Network-aware URLs handle the container-vs-host split:
url = "http://sidecar:3000" if docker_network else f"http://host.docker.internal:{port}"
When containers share a Docker network, they reach the sidecar via DNS name. When not on a shared network (dev mode), they use host.docker.internal to reach the host-mapped port.
Template / Starter Code
# orchestrator.py — container lifecycle with safety limits and watchdog
import asyncio, time, logging, subprocess
PIDS_LIMIT = 256
MEMORY_LIMIT = "8g"
CPU_LIMIT = 2.0
MAX_LIFETIME = 12 * 60 * 60 # 12 hours
WATCHDOG_PID_THRESHOLD = 200
WATCHDOG_MEM_THRESHOLD = 80.0
logger = logging.getLogger(__name__)
class Orchestrator:
def __init__(self):
self._active: dict[str, dict] = {} # instance_id → {container, started_at}
async def start_instance(self, instance_id: str, image: str, cmd: list[str]):
container_name = f"inst-{instance_id[:12]}"
proc = await asyncio.create_subprocess_exec(
"docker", "create",
"--name", container_name,
"--pids-limit", str(PIDS_LIMIT),
"--memory", MEMORY_LIMIT,
"--cpus", str(CPU_LIMIT),
image, *cmd,
stdout=asyncio.subprocess.PIPE, stderr=asyncio.subprocess.PIPE)
await proc.communicate()
await asyncio.create_subprocess_exec("docker", "start", container_name)
self._active[instance_id] = {
"container": container_name,
"started_at": time.time(),
}
async def watchdog_loop(self, interval: float = 300):
while True:
for iid, info in list(self._active.items()):
await self._check(iid, info)
await asyncio.sleep(interval)
async def _check(self, instance_id: str, info: dict):
container = info["container"]
age = time.time() - info["started_at"]
if age > MAX_LIFETIME:
logger.warning("Lifetime exceeded for %s", instance_id)
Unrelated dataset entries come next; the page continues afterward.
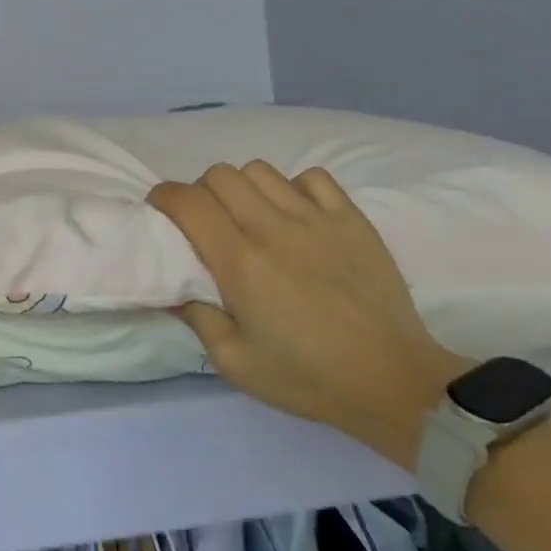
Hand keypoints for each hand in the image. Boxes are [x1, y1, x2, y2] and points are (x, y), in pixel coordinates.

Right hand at [149, 163, 467, 466]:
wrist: (390, 379)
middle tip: (205, 220)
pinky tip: (296, 216)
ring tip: (249, 216)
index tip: (159, 208)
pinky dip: (293, 188)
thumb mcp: (235, 363)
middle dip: (200, 191)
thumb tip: (176, 290)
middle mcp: (274, 228)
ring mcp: (317, 218)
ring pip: (261, 170)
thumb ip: (198, 319)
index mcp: (240, 263)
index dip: (164, 196)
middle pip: (221, 175)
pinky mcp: (351, 219)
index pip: (189, 202)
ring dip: (243, 187)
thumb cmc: (307, 377)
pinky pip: (312, 178)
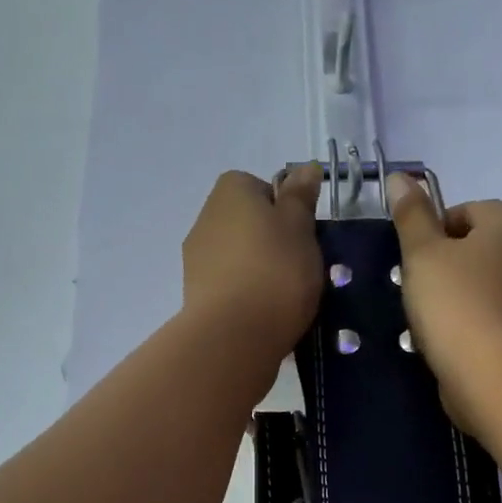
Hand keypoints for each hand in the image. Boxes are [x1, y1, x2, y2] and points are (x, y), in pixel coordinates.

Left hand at [181, 165, 324, 365]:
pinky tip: (265, 316)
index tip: (303, 235)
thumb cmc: (276, 271)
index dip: (285, 209)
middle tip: (299, 267)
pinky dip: (247, 296)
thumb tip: (305, 167)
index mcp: (230, 191)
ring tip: (285, 298)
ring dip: (259, 271)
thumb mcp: (300, 227)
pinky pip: (230, 287)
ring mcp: (196, 260)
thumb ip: (301, 196)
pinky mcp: (196, 296)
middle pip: (247, 223)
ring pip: (238, 257)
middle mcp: (205, 218)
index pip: (260, 187)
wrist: (235, 335)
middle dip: (272, 242)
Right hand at [388, 171, 501, 436]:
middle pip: (477, 250)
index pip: (464, 213)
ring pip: (486, 286)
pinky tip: (454, 345)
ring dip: (459, 299)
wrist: (494, 374)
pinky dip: (474, 326)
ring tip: (434, 324)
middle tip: (421, 295)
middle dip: (447, 268)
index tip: (415, 265)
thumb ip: (411, 215)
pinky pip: (495, 318)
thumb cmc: (456, 302)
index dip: (431, 237)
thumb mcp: (423, 253)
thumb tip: (400, 177)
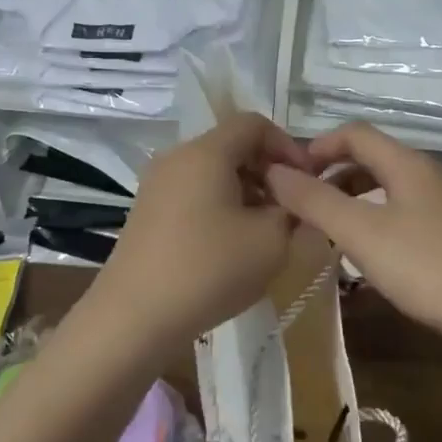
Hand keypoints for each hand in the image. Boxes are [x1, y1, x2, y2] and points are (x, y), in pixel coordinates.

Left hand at [93, 112, 313, 344]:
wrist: (134, 317)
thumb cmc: (209, 270)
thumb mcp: (272, 241)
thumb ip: (293, 211)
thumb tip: (290, 201)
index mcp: (206, 152)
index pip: (254, 123)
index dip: (287, 146)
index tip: (307, 182)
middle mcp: (177, 158)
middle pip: (232, 147)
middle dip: (268, 172)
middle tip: (290, 211)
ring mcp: (156, 186)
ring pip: (212, 173)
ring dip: (245, 193)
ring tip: (264, 233)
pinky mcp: (147, 213)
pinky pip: (193, 194)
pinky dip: (219, 208)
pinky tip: (231, 246)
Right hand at [266, 123, 441, 349]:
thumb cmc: (430, 267)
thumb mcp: (362, 234)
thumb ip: (315, 202)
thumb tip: (273, 172)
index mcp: (408, 164)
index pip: (355, 133)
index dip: (317, 147)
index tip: (290, 177)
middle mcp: (433, 174)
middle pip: (374, 159)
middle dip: (334, 177)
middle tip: (306, 209)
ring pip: (393, 190)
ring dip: (357, 202)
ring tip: (334, 235)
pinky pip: (411, 214)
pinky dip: (382, 223)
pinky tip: (377, 259)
await self._destroy(instance_id, container)
return
proc = await asyncio.create_subprocess_exec(
"docker", "stats", "--no-stream", "--format", "{{.PIDs}} {{.MemPerc}}",
container, stdout=asyncio.subprocess.PIPE)
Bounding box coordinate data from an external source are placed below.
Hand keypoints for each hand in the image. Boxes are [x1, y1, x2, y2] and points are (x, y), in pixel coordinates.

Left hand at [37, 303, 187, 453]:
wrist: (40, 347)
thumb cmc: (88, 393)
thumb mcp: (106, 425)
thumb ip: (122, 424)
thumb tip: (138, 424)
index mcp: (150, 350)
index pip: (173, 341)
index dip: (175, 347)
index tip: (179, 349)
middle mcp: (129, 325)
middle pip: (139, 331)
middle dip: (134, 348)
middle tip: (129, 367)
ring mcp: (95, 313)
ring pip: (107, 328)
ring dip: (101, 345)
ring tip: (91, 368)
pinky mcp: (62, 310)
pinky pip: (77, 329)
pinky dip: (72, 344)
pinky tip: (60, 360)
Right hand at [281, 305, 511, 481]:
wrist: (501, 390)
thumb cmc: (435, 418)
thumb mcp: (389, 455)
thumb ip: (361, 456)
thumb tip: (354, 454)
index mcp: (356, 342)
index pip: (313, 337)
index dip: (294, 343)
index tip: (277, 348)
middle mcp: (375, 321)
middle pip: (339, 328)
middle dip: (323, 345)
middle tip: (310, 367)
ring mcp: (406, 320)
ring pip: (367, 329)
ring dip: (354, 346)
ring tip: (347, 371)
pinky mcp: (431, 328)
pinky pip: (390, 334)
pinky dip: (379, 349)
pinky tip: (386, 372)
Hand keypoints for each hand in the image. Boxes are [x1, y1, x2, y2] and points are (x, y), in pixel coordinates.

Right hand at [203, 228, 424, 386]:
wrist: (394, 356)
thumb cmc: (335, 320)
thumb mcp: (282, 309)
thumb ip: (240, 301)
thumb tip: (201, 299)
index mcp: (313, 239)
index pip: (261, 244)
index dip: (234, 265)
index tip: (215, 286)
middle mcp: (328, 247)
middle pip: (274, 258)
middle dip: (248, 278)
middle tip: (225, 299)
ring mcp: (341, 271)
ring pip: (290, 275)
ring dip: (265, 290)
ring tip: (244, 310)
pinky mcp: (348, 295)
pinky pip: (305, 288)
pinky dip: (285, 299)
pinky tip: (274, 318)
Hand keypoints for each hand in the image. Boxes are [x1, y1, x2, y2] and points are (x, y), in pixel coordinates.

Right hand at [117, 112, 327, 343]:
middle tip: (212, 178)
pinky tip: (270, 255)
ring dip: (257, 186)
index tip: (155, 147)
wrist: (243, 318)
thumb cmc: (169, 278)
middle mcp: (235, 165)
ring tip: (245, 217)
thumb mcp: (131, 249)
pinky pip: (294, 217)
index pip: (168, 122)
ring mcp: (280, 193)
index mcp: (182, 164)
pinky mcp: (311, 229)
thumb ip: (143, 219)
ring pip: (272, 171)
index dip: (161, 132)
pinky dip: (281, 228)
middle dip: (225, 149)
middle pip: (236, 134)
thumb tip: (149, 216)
stdout, _ = await proc.communicate()
parts = stdout.decode().strip().split()
if len(parts) >= 2:
pids = int(parts[0])
mem = float(parts[1].rstrip("%"))
if pids > WATCHDOG_PID_THRESHOLD or mem > WATCHDOG_MEM_THRESHOLD:
logger.warning("Resource violation: %s (pids=%d, mem=%.1f%%)",
instance_id, pids, mem)
await self._destroy(instance_id, container)
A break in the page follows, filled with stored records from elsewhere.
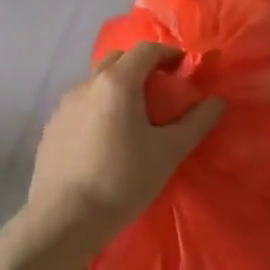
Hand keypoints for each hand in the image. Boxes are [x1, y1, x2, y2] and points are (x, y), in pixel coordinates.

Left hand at [24, 42, 223, 257]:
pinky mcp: (51, 126)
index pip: (146, 50)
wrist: (64, 219)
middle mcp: (87, 84)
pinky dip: (98, 108)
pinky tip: (105, 139)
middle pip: (118, 60)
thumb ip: (195, 123)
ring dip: (117, 87)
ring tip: (132, 117)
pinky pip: (80, 105)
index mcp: (117, 82)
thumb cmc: (122, 180)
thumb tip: (217, 101)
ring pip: (96, 82)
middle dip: (141, 66)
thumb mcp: (168, 152)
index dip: (168, 54)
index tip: (182, 69)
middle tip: (159, 90)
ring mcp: (64, 105)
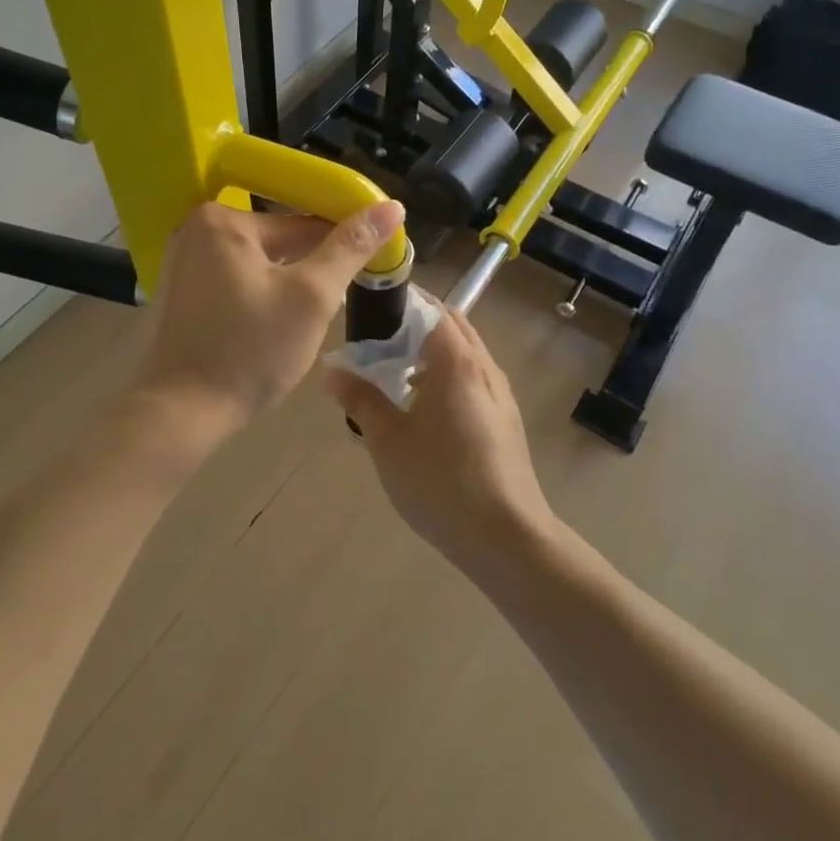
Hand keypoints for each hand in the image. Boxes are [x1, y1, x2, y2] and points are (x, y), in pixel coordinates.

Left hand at [130, 199, 406, 442]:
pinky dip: (257, 296)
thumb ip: (350, 248)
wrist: (180, 414)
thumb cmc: (250, 351)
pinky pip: (233, 281)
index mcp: (223, 219)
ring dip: (285, 285)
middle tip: (330, 310)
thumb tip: (392, 206)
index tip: (368, 270)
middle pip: (277, 242)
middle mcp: (195, 229)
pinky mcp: (177, 292)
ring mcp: (180, 262)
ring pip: (257, 264)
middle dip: (309, 271)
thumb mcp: (311, 297)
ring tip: (301, 324)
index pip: (302, 222)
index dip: (341, 247)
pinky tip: (269, 328)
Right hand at [323, 309, 555, 569]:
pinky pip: (472, 377)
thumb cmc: (441, 481)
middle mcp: (483, 366)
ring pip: (464, 352)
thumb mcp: (388, 440)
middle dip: (414, 324)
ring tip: (393, 374)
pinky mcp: (505, 418)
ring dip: (431, 351)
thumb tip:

async def _destroy(self, instance_id: str, container: str):
proc = await asyncio.create_subprocess_exec(
"docker", "rm", "-f", container)
await proc.communicate()
self._active.pop(instance_id, None)
Gotchas & Lessons Learned
-
The runaway processes incident. Before PID limits existed, an automated agent ran a test suite in a loop. Each test process forked subprocesses. The container had no
--pids-limit, so the cascade consumed over 100Gi of RAM and OOM-killed other workloads on the host. The fix was twofold: hard Docker--pids-limit=256AND a software process guard that kills orphan test patterns between commands. -
Watchdog thresholds must be below hard limits. The watchdog threshold for PIDs (200) is below the Docker limit (256). If the watchdog only fired at 256, the container might already be stuck in a fork bomb where new processes can't spawn but existing ones consume resources. The gap gives the watchdog a window to act.
-
docker stats --no-streamis the cheapest monitoring. A singledocker statscall returns PIDs and memory in one shot. The format string{{.PIDs}} {{.MemPerc}}extracts just what we need. Alternative approaches (reading cgroup files, Docker API) are more complex for no benefit. -
Sidecar data must be bind-mounted for persistence. Without the bind mount, destroying the sidecar container destroys all data created during the instance's run. The bind mount to the instance directory means data survives even after the sidecar is cleaned up.
-
The
host.docker.internalvs Docker network split. In dev mode (no shared Docker network), containers reach host services viahost.docker.internal. In production (shared network), they use container DNS names. Your service abstraction should handle this with separatehostandcontainer_hostfields.